Through viewing the same streets through five different pairs of eyes, Norris manages to capture the stages of adulthood, from adolescence up to our final years. His novel ruminates on the inevitability of death, and its profound effect on those who still live, whether it be the loss of a parent, a friend, a spouse, or even a stranger. Like Ethel and Ernest, the book examines the fragility of the bond between parent and child – the inherent sadness of the child growing away from the parent.

“I hate the fact that mothering isn’t just one thing you can get good at and keep improving, but a thousand relationships you have one day after another as your child goes through the shapeshifting process of becoming himself.”

After an odd opening stanza, Norris’ writing is magnificent. Wooded Plain is a deeply moving novel that announces an author with a glittering career ahead of him.

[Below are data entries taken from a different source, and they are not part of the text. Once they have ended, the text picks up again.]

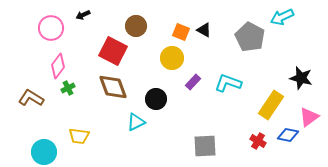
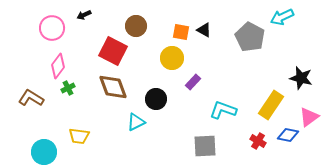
black arrow: moved 1 px right
pink circle: moved 1 px right
orange square: rotated 12 degrees counterclockwise
cyan L-shape: moved 5 px left, 27 px down
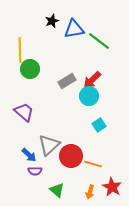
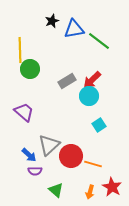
green triangle: moved 1 px left
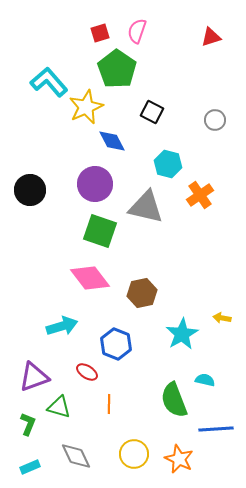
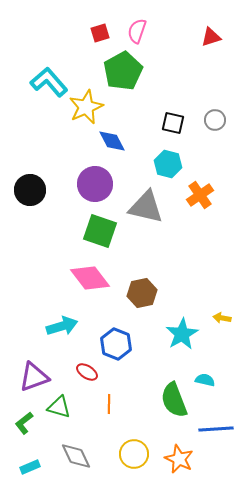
green pentagon: moved 6 px right, 2 px down; rotated 9 degrees clockwise
black square: moved 21 px right, 11 px down; rotated 15 degrees counterclockwise
green L-shape: moved 4 px left, 1 px up; rotated 150 degrees counterclockwise
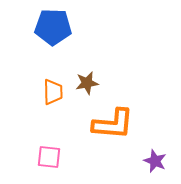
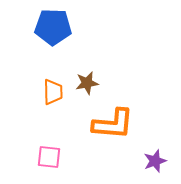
purple star: rotated 30 degrees clockwise
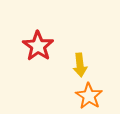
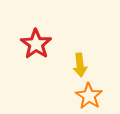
red star: moved 2 px left, 2 px up
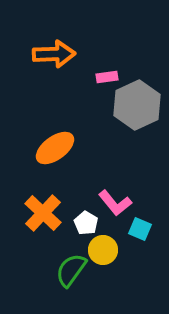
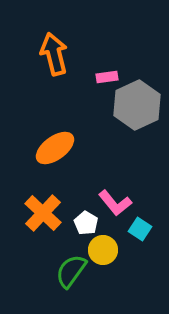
orange arrow: rotated 102 degrees counterclockwise
cyan square: rotated 10 degrees clockwise
green semicircle: moved 1 px down
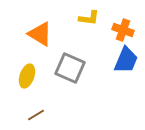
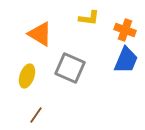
orange cross: moved 2 px right
brown line: rotated 24 degrees counterclockwise
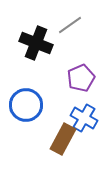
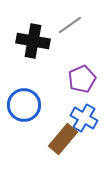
black cross: moved 3 px left, 2 px up; rotated 12 degrees counterclockwise
purple pentagon: moved 1 px right, 1 px down
blue circle: moved 2 px left
brown rectangle: rotated 12 degrees clockwise
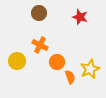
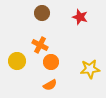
brown circle: moved 3 px right
orange circle: moved 6 px left
yellow star: rotated 18 degrees clockwise
orange semicircle: moved 20 px left, 8 px down; rotated 80 degrees clockwise
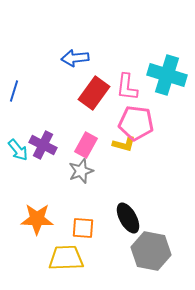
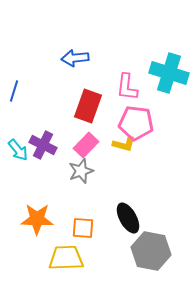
cyan cross: moved 2 px right, 2 px up
red rectangle: moved 6 px left, 13 px down; rotated 16 degrees counterclockwise
pink rectangle: rotated 15 degrees clockwise
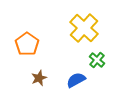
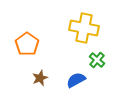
yellow cross: rotated 32 degrees counterclockwise
brown star: moved 1 px right
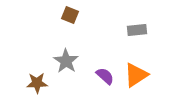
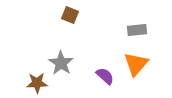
gray star: moved 5 px left, 2 px down
orange triangle: moved 11 px up; rotated 16 degrees counterclockwise
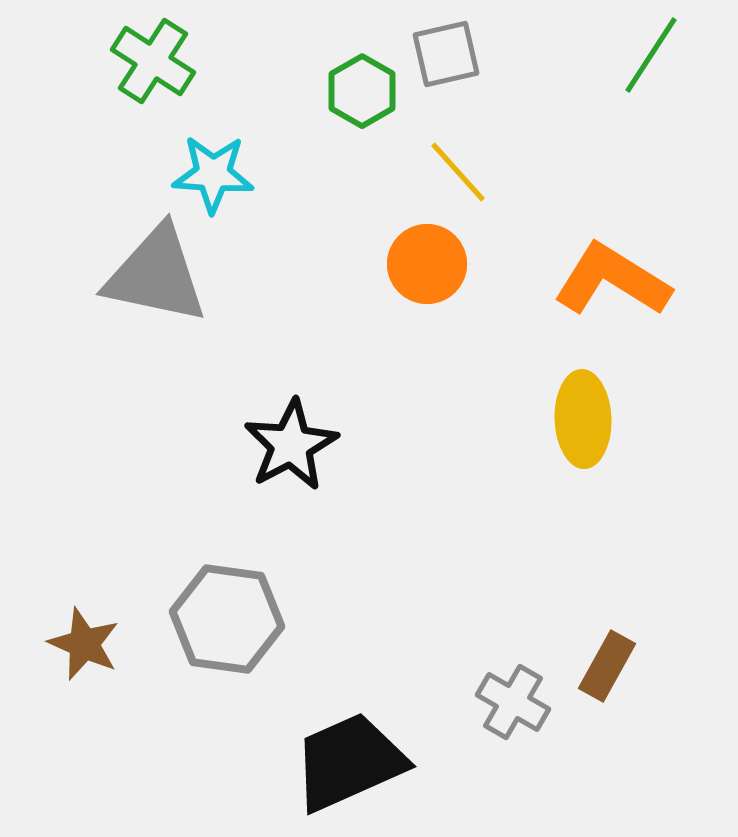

As I sat reading Five Rivers Met on a Wooded Plain, on New Year’s Eve, with the echoes of the death of Carrie Fisher intermingling with the resonance of Ethel and Ernest, I found myself contemplating what my New Year’s Resolutions should be.

If 2016 has taught me anything it’s that life is fleeting. What then, makes for a worthwhile resolution against this backdrop? The usual fallbacks of eating less, reading more, writing more, and playing more games seem redundant. What difference will they make?

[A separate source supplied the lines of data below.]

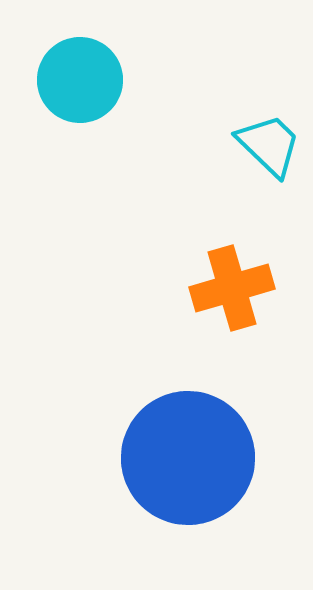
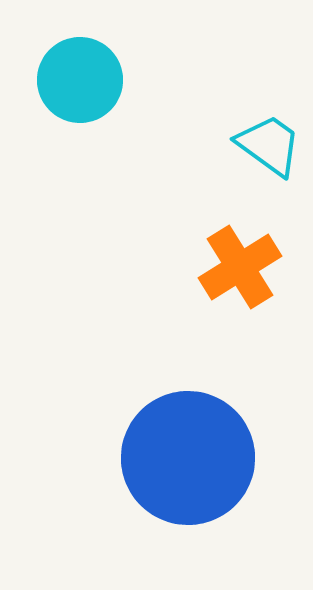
cyan trapezoid: rotated 8 degrees counterclockwise
orange cross: moved 8 px right, 21 px up; rotated 16 degrees counterclockwise
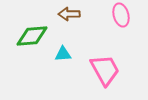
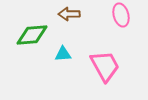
green diamond: moved 1 px up
pink trapezoid: moved 4 px up
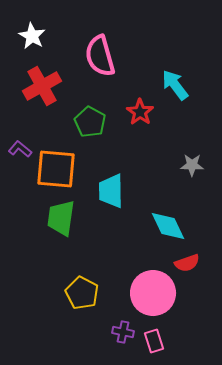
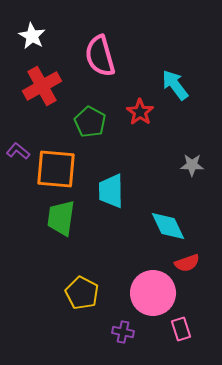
purple L-shape: moved 2 px left, 2 px down
pink rectangle: moved 27 px right, 12 px up
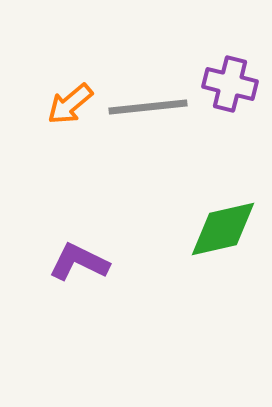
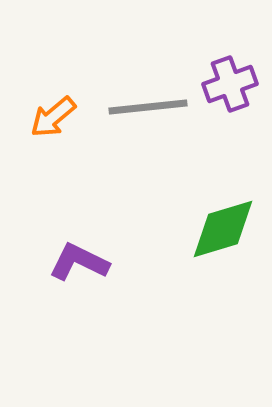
purple cross: rotated 34 degrees counterclockwise
orange arrow: moved 17 px left, 13 px down
green diamond: rotated 4 degrees counterclockwise
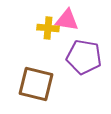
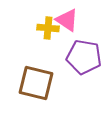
pink triangle: rotated 25 degrees clockwise
brown square: moved 1 px up
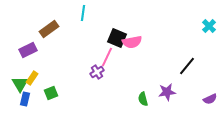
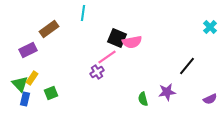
cyan cross: moved 1 px right, 1 px down
pink line: rotated 30 degrees clockwise
green triangle: rotated 12 degrees counterclockwise
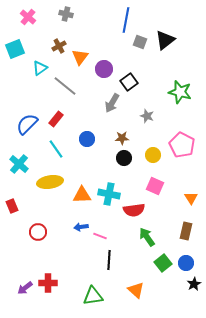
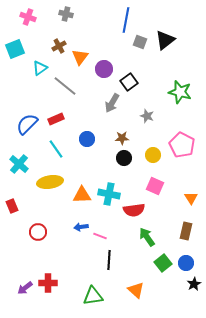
pink cross at (28, 17): rotated 21 degrees counterclockwise
red rectangle at (56, 119): rotated 28 degrees clockwise
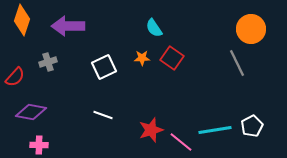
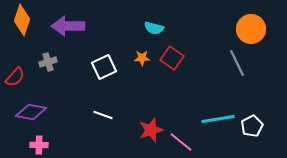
cyan semicircle: rotated 42 degrees counterclockwise
cyan line: moved 3 px right, 11 px up
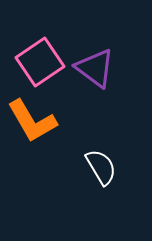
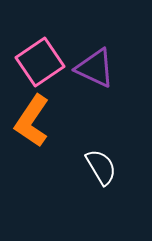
purple triangle: rotated 12 degrees counterclockwise
orange L-shape: rotated 64 degrees clockwise
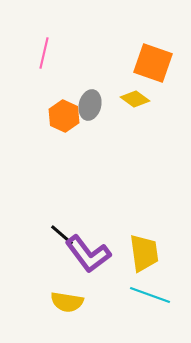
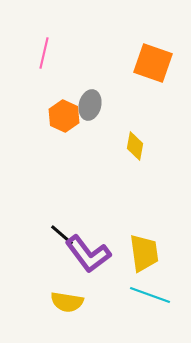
yellow diamond: moved 47 px down; rotated 64 degrees clockwise
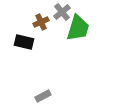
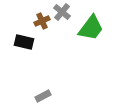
gray cross: rotated 12 degrees counterclockwise
brown cross: moved 1 px right, 1 px up
green trapezoid: moved 13 px right; rotated 20 degrees clockwise
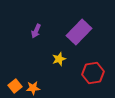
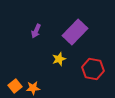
purple rectangle: moved 4 px left
red hexagon: moved 4 px up; rotated 20 degrees clockwise
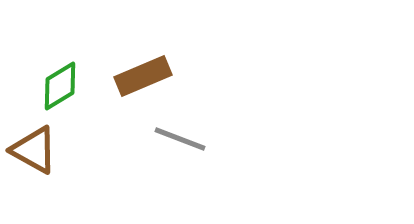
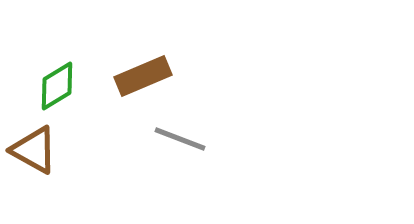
green diamond: moved 3 px left
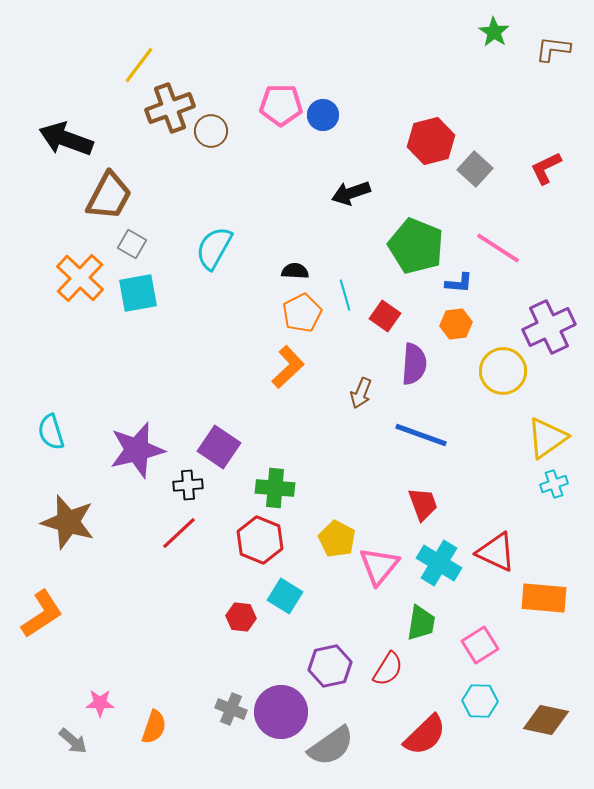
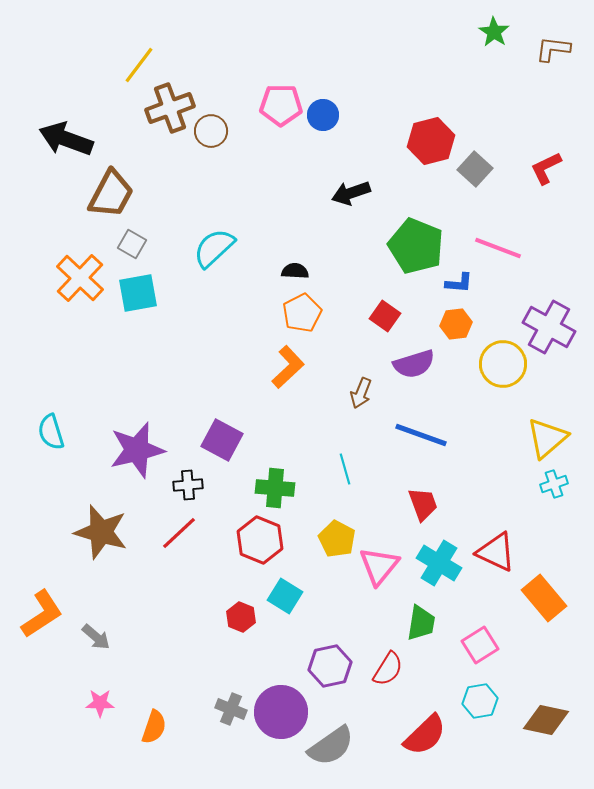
brown trapezoid at (109, 196): moved 2 px right, 2 px up
cyan semicircle at (214, 248): rotated 18 degrees clockwise
pink line at (498, 248): rotated 12 degrees counterclockwise
cyan line at (345, 295): moved 174 px down
purple cross at (549, 327): rotated 36 degrees counterclockwise
purple semicircle at (414, 364): rotated 69 degrees clockwise
yellow circle at (503, 371): moved 7 px up
yellow triangle at (547, 438): rotated 6 degrees counterclockwise
purple square at (219, 447): moved 3 px right, 7 px up; rotated 6 degrees counterclockwise
brown star at (68, 522): moved 33 px right, 10 px down
orange rectangle at (544, 598): rotated 45 degrees clockwise
red hexagon at (241, 617): rotated 16 degrees clockwise
cyan hexagon at (480, 701): rotated 12 degrees counterclockwise
gray arrow at (73, 741): moved 23 px right, 104 px up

I stand caught between my children and my parents, trying to work out who needs my help most. Should my resolutions encompass them? My relationship with both could undoubtedly do with an overhaul, but, probably, my viewpoint should go further than that.

“To use my life as a way of arguing that people should tell stories to each other, share their lives and care about each other. That would have been my kind of politics.” (From Five Rivers Met on a Wooded Plain.)

If I’ve taken anything from Norris and Briggs it’s that kindness and compassion are what’s key to finding something close to contentment. On the face of it, these things are out of vogue in 2016. Selfishness and isolation seem to have taken a grip of the world, or at least the parts I inhabit, but that isn’t the full picture. You might have to look a little harder, thanks to the world’s media building walls between us, but stories of hope and kindness are there. If you don’t believe me start with this post by Col. Chris Hadfield.

All this is a rambling and fragmented way of saying that my 2017 resolution is to be kinder to be people. To look for the best in things, rather than the worst. To be hopeful rather than despairing. To listen rather than assume. Our time here is too short to spend it being mean-spirited or hoarding what we have. The world may feel like an evil galactic empire, but hope and perseverance can win the day. Carrie Fisher may have passed on, but each of us, in our own small way, can still be Princess Leia. This doesn’t have to be a loud rebellion; a quiet one filled with compassion and kindness is a very good place to start.